Cognibot
Cognibot is a mobile web application designed to support care for people living with dementia. It captures conversational data from a virtual avatar and visualizes it through a speech tracking mobile application. With a customized LLM trained on real people living with dementia, speech biomarker analysis algorithms, a modern frontend created in collaboration with Human Computer Interaction specialists, and integration with Google Gemini’s speech-to-text and text-to-speech capabilities, Cognibot aims to help analyze symptoms, track care progress, and provide care suggestions.
Skills
React, Python, JavaScript, Django, Artificial Intelligence, TypeScript, TailwindCSS, Docker, Vite, Google Cloud Platform, Google Gemini API, Large Language Models, PostgreSQL, Web Development
As the main frontend developer as well as a major backend developer on this project, I have seen the application undergo many iterations. The earliest design focused more on the biomarker analysis with a minimal frontend. Without a virtual avatar, text-to-speech capabilities, or care suggestions, it was unsophisticated and needed a lot of development.
One of the first things I did was create a React + JavaScript + TailwindCSS frontend with a Django + Python backend, integrating the old code in. This allowed for much greater flexibility, freedom, and functionality. Then came scaffolding pages, shifting from Azure to Gemini, implementing a 3D virtual avatar, and setting up vital application components like the PostgreSQL database, user authentication, APIs to access backend services, and more.

Through various studies, we have improved the application greatly from when I started this project. One of these studies focused on the virtual avatar, evaluating its usability, quality of responses, lag time, and voice. Following this feedback, we developed an agentic AI approach with retrieval augmented generation (RAG) to enhance conversational capabilities.
Exploratory study: What do people want?

We conducted an exploratory study aimed at uncovering what people living with dementia really want to see in our system concept: one that captures conversational data from a robot and visualizes it through a speech-tracking mobile application.
Through reflexive thematic analysis, we found that people living with dementia wanted to use the system to maintain autonomy, especially by talking about their symptoms with the robot and using tracked information as a memory aid. Care partners valued numerical insights into the cognitive progress of people living with dementia only when accompanied by clear calls to action that supported them in their caregiver roles. Simultaneously, in their relational roles as spouses or children, care partners valued tracking memories and discussion points to understand their loved ones better.
Our newest iteration of Cognibot features memory tracking in the form of the Chat Album, a reimagined chat history page that tells the story of previous conversations through pictures.

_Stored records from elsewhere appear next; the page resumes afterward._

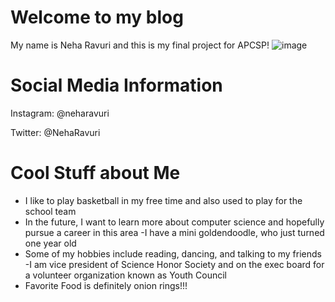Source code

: # Welcome to my blog

My name is Neha Ravuri and this is my final project for APCSP!
![image](img/pic.jpg)

# Social Media Information

Instagram: @neharavuri

Twitter: @NehaRavuri

# Cool Stuff about Me
- I like to play basketball in my free time and also used to play for the school team
- In the future, I want to learn more about computer science and hopefully pursue a career in this area
-I have a mini goldendoodle, who just turned one year old
- Some of my hobbies include reading, dancing, and talking to my friends 
-I am vice president of Science Honor Society and on the exec board for a volunteer organization known as Youth Council
- Favorite Food is definitely onion rings!!!
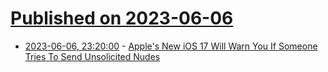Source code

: # [Published on 2023-06-06](index.md)

* [2023-06-06, 23:20:00](https://apple.slashdot.org/story/23/06/06/2042221/apples-new-ios-17-will-warn-you-if-someone-tries-to-send-unsolicited-nudes?utm_source=rss1.0mainlinkanon&utm_medium=feed) - [Apple's New iOS 17 Will Warn You If Someone Tries To Send Unsolicited Nudes](https://apple.slashdot.org/story/23/06/06/2042221/apples-new-ios-17-will-warn-you-if-someone-tries-to-send-unsolicited-nudes?utm_source=rss1.0mainlinkanon&utm_medium=feed)
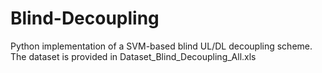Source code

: # Blind-Decoupling
Python implementation of a SVM-based blind UL/DL decoupling scheme.
The dataset is provided in Dataset_Blind_Decoupling_All.xls
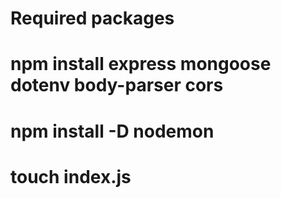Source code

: # Required packages
# npm install express mongoose dotenv body-parser cors
# npm install -D nodemon
# touch index.js
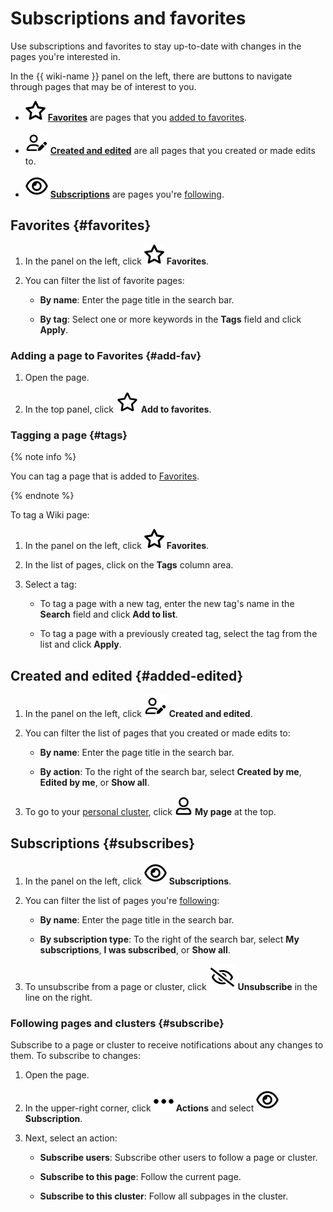 # Subscriptions and favorites

Use subscriptions and favorites to stay up-to-date with changes in the pages you're interested in.

In the {{ wiki-name }} panel on the left, there are buttons to navigate through pages that may be of interest to you.

* ![](../_assets/wiki/svg/fav.svg) [**Favorites**](#favorites) are pages that you [added to favorites](#add-fav).

* ![](../_assets/wiki/svg/edited-icon.svg) [**Created and edited**](#added-edited) are all pages that you created or made edits to.

* ![](../_assets/wiki/svg/subscriptions.svg) [**Subscriptions**](#subscribes) are pages you're [following](#subscribe).

## Favorites {#favorites}

1. In the panel on the left, click ![](../_assets/wiki/svg/fav.svg) **Favorites**.

1. You can filter the list of favorite pages:

   * **By name**: Enter the page title in the search bar.

   * **By tag**: Select one or more keywords in the **Tags** field and click **Apply**.

### Adding a page to Favorites {#add-fav}

1. Open the page.

1. In the top panel, click ![](../_assets/wiki/svg/add-favorites-icon.svg) **Add to favorites**.

### Tagging a page {#tags}

{% note info %}

You can tag a page that is added to [Favorites](#add-fav).

{% endnote %}

To tag a Wiki page:

1. In the panel on the left, click ![](../_assets/wiki/svg/fav.svg) **Favorites**.

1. In the list of pages, click on the **Tags** column area.

1. Select a tag:

   * To tag a page with a new tag, enter the new tag's name in the **Search** field and click **Add to list**.

   * To tag a page with a previously created tag, select the tag from the list and click **Apply**.

## Created and edited {#added-edited}

1. In the panel on the left, click ![](../_assets/wiki/svg/edited-icon.svg) **Created and edited**.

1. You can filter the list of pages that you created or made edits to:

   * **By name**: Enter the page title in the search bar.

   * **By action**: To the right of the search bar, select **Created by me**, **Edited by me**, or **Show all**.

1. To go to your [personal cluster](structure.md#personal_cluster), click ![](../_assets/wiki/svg/my-page.svg) **My page** at the top.

## Subscriptions {#subscribes}

1. In the panel on the left, click ![](../_assets/wiki/svg/subscriptions.svg) **Subscriptions**.

1. You can filter the list of pages you're [following](#subscribe):

   * **By name**: Enter the page title in the search bar.

   * **By subscription type**: To the right of the search bar, select **My subscriptions**, **I was subscribed**, or **Show all**.

1. To unsubscribe from a page or cluster, click ![](../_assets/wiki/svg/unsubscribe.svg) **Unsubscribe** in the line on the right.

### Following pages and clusters {#subscribe}

Subscribe to a page or cluster to receive notifications about any changes to them. To subscribe to changes:

1. Open the page.

1. In the upper-right corner, click ![](../_assets/wiki/svg/actions-icon.svg) **Actions** and select ![](../_assets/wiki/svg/subscriptions.svg) **Subscription**.

1. Next, select an action:

   * **Subscribe users**: Subscribe other users to follow a page or cluster.

   * **Subscribe to this page**: Follow the current page.

   * **Subscribe to this cluster**: Follow all subpages in the cluster.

The new design is more visuals-focused to make the design simpler and more straightforward to ingest and understand.

What’s Next?
We will be conducting more usability studies aimed at evaluating how much data to show and how much data to keep abstract. We are in the process of integrating a physical robot with the application, allowing for more flexibility and physicality. Our speech analysis algorithms need more fine-tuning, and, of course, there are always more advancements in AI and LLMs that we will be able to incorporate.